Measure the cultural impact of devops programs
If devops is designed to address the cultural gaps that have traditionally existed between developers and operational administrators and engineers, the question is whether this can be defined and measured with a KPI?. The answer is yes, but it requires some thinking on definitions and easy approaches to measure. Some example KPIs:
- Team happiness. IT teams that were at each other’s throats were likely to blame each other for operational issues, missing deadlines, and for poor communications. As devops aligns teams on objectives, drives automation, and reduces handoffs from one team to another, it should make everyone’s jobs easier and more pleasant. This can be measured using employee surveys and other employee-engagement metrics.
- Meeting efficiency. Organizations that aren’t aligned often require more and longer meetings to agree on priorities and resolve conflicts.
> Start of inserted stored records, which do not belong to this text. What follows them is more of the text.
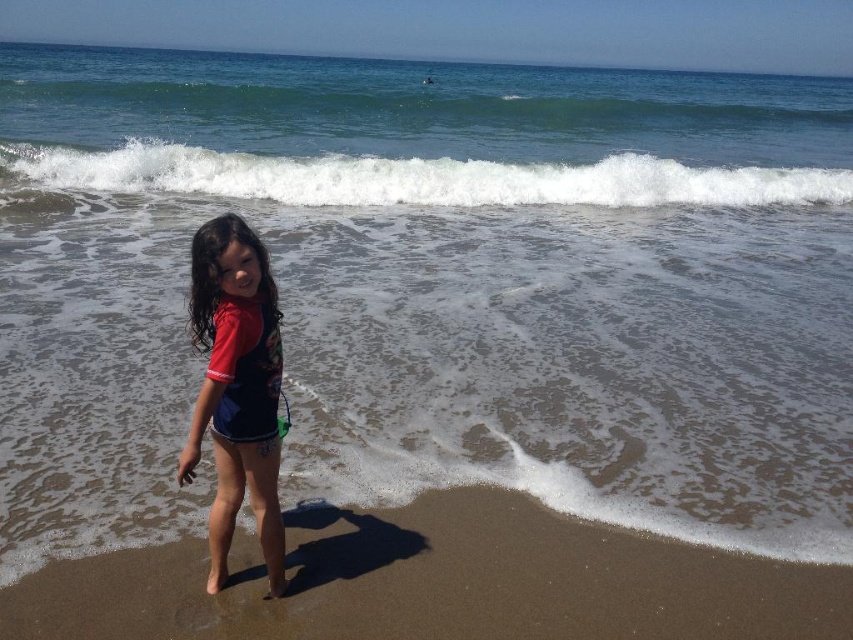
You are a lifeguard on duty and need to assess the beach and wave conditions. Based on the scene, which area is narrower between the brown sandy beach at lower center and the white frothy wave at upper center?

The brown sandy beach at lower center has a lesser width compared to the white frothy wave at upper center, so the brown sandy beach at lower center is narrower.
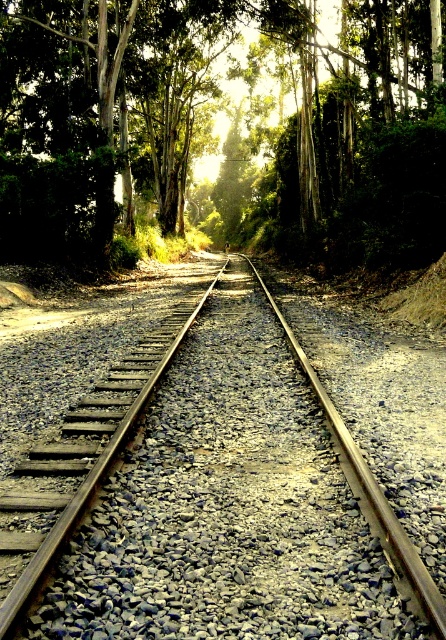
Is metal train track at center below green leafy tree at center?

Correct, metal train track at center is located below green leafy tree at center.

Who is shorter, metal train track at center or green leafy tree at center?

metal train track at center

Is point (198, 412) in front of point (189, 131)?

Yes, it is.

The image size is (446, 640). I want to click on metal train track at center, so click(x=199, y=497).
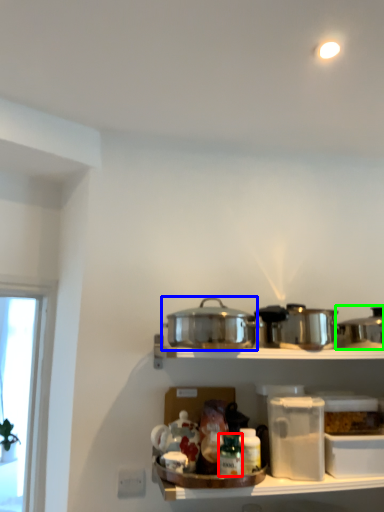
Question: Which object is the farthest from bottle (highlighted by a red box)? Choose among these: crock pot (highlighted by a blue box) or crock pot (highlighted by a green box).

Choices:
 (A) crock pot
 (B) crock pot

Answer: (B)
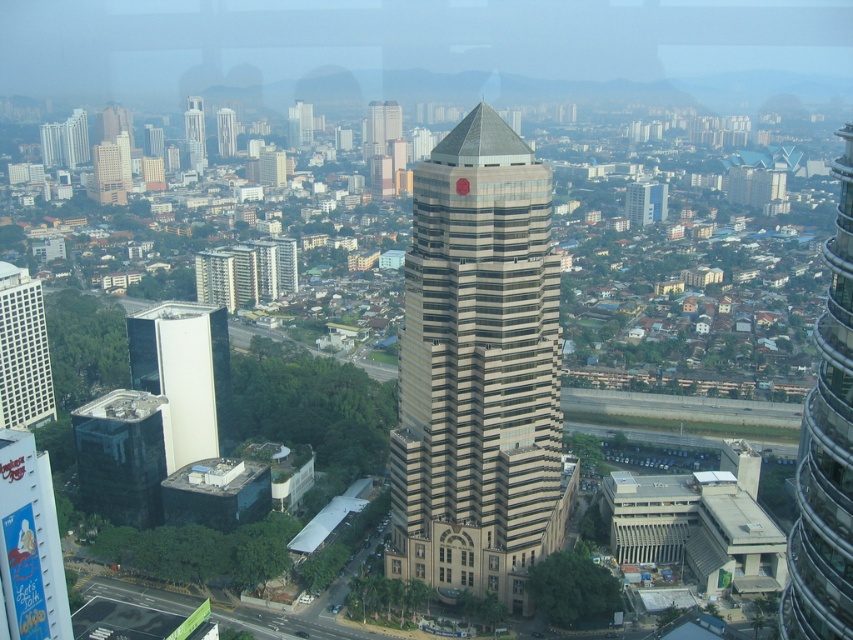
Who is more distant from viewer, [219,408] or [219,120]?

Positioned behind is point [219,120].

Does point (225, 451) come behind point (222, 109)?

No, (225, 451) is closer to viewer.

The height and width of the screenshot is (640, 853). Identify the location of white glass building at left. (184, 372).

Can you confirm if matte beige building at left is positioned to the right of beige stone building at center?

Correct, you'll find matte beige building at left to the right of beige stone building at center.

Who is shorter, matte beige building at left or beige stone building at center?

beige stone building at center

Who is more forward, (6, 387) or (235, 140)?

Point (6, 387)

In order to click on matte beige building at left in this screenshot , I will do `click(22, 352)`.

Based on the photo, who is shorter, beige glass tower at center or matte beige building at left?

With less height is matte beige building at left.

Between beige glass tower at center and matte beige building at left, which one appears on the left side from the viewer's perspective?

matte beige building at left

Between point (506, 234) and point (22, 282), which one is positioned in front?

Point (506, 234) is in front.

Where is `beige glass tower at center`? This screenshot has height=640, width=853. beige glass tower at center is located at coordinates coord(479,371).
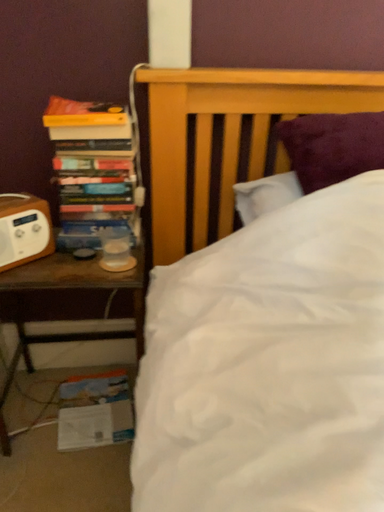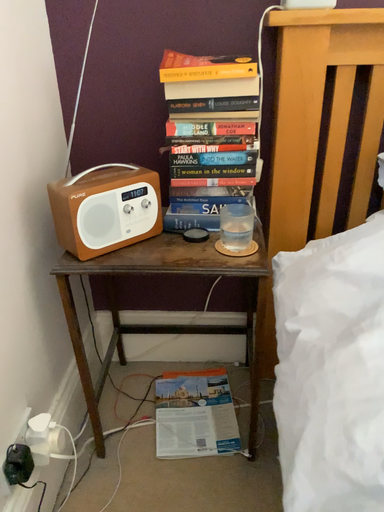
Question: Which way did the camera rotate in the video?

Choices:
 (A) rotated right
 (B) rotated left

Answer: (B)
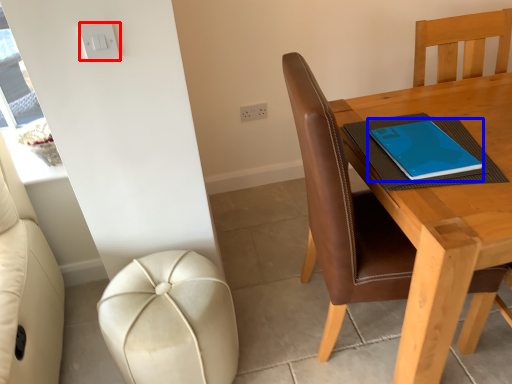
Question: Which of the following is the farthest to the observer, light switch (highlighted by a red box) or notebook (highlighted by a blue box)?

Choices:
 (A) light switch
 (B) notebook

Answer: (B)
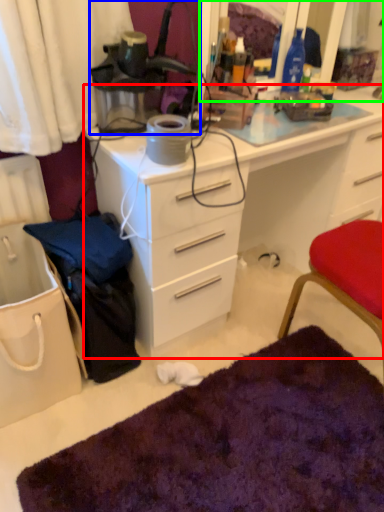
Question: Which object is the farthest from desk (highlighted by a red box)? Choose among these: lamp (highlighted by a blue box) or mirror (highlighted by a green box).

Choices:
 (A) lamp
 (B) mirror

Answer: (B)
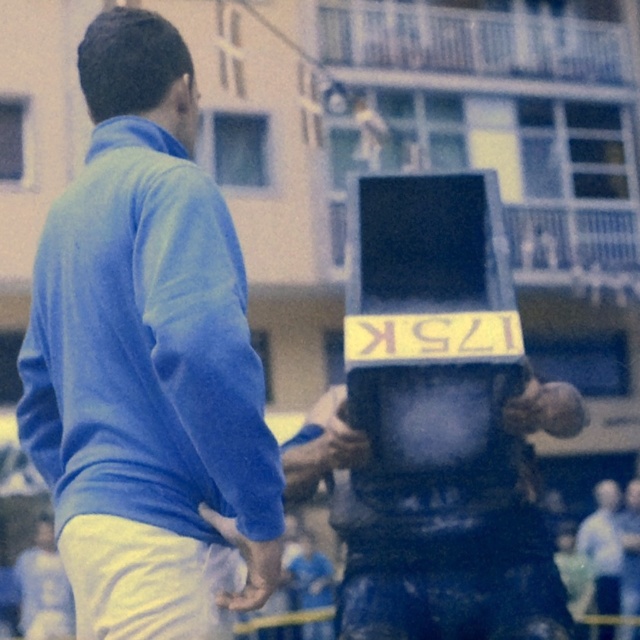
Question: Is the position of blue matte sweater at upper left more distant than that of matte black helmet at center?

Choices:
 (A) no
 (B) yes

Answer: (A)

Question: Can you confirm if light blue fabric pants at lower left is positioned to the left of matte black helmet at center?

Choices:
 (A) yes
 (B) no

Answer: (A)

Question: Can you confirm if blue matte sweater at upper left is wider than light blue fabric pants at lower left?

Choices:
 (A) no
 (B) yes

Answer: (A)

Question: Which of the following is the closest to the observer?

Choices:
 (A) matte black helmet at center
 (B) light blue fabric pants at lower left
 (C) light blue shirt at right
 (D) blue matte sweater at upper left

Answer: (D)

Question: Which point is farther to the camera?

Choices:
 (A) (83, 600)
 (B) (618, 522)

Answer: (B)

Question: Which point is farther to the camera?

Choices:
 (A) (612, 636)
 (B) (241, 465)
 (C) (628, 595)
 (D) (33, 627)

Answer: (C)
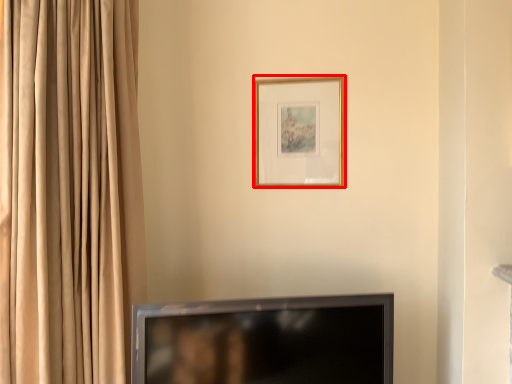
Question: From the image's perspective, what is the correct spatial positioning of picture frame (annotated by the red box) in reference to television?

Choices:
 (A) above
 (B) below

Answer: (A)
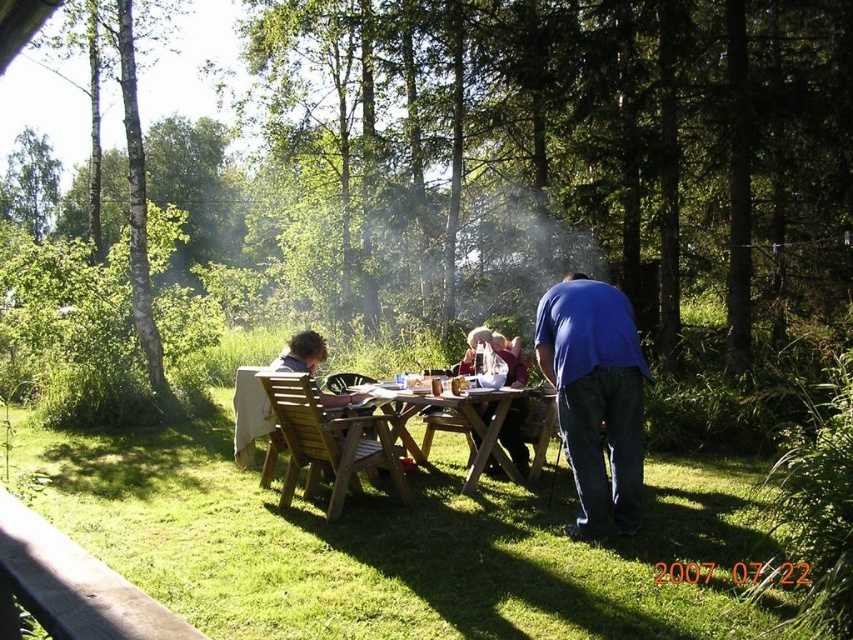
You are planning to set up a small tent near the wooden table at center and the wooden picnic table at center. Since you want the tent to be closer to the picnic table, which object should you place the tent behind?

You should place the tent behind the wooden table at center because it is in front of the wooden picnic table at center, so placing the tent behind the wooden table at center will position it closer to the picnic table.

You are standing at the picnic table in the forest scene. You notice two points marked in the image. The first point is at coordinates point (x=566, y=420) and the second point is at point (x=445, y=417). Which of these two points is closer to you?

Development and operational teams that become more aligned through devops should require fewer, shorter, and more punctual meetings.
- Learning KPIs. Most organizations have learning and development objectives, and devops programs are a great way to engage IT on learning new technologies and practices. Learning can best be measured by asking members of the organizations to teach others what they’ve learned though events like lunch-and-learns, demos, discussions, and hackathons. Learning KPIs can aim to capture the frequency of these learning programs and their impacts.
Pick the right devops KPIs that drive business objectives
No organization should try to implement 15 KPIs all at once. Smart organizations will select the appropriate ones that best align with medium-term goals and then will design lightweight approaches to measure them. They will weed out KPIs that are too hard to define or measure.
Like any transformational program, they will start with a small handful of metrics where they can demonstrate quick wins and then move to more challenging objectives.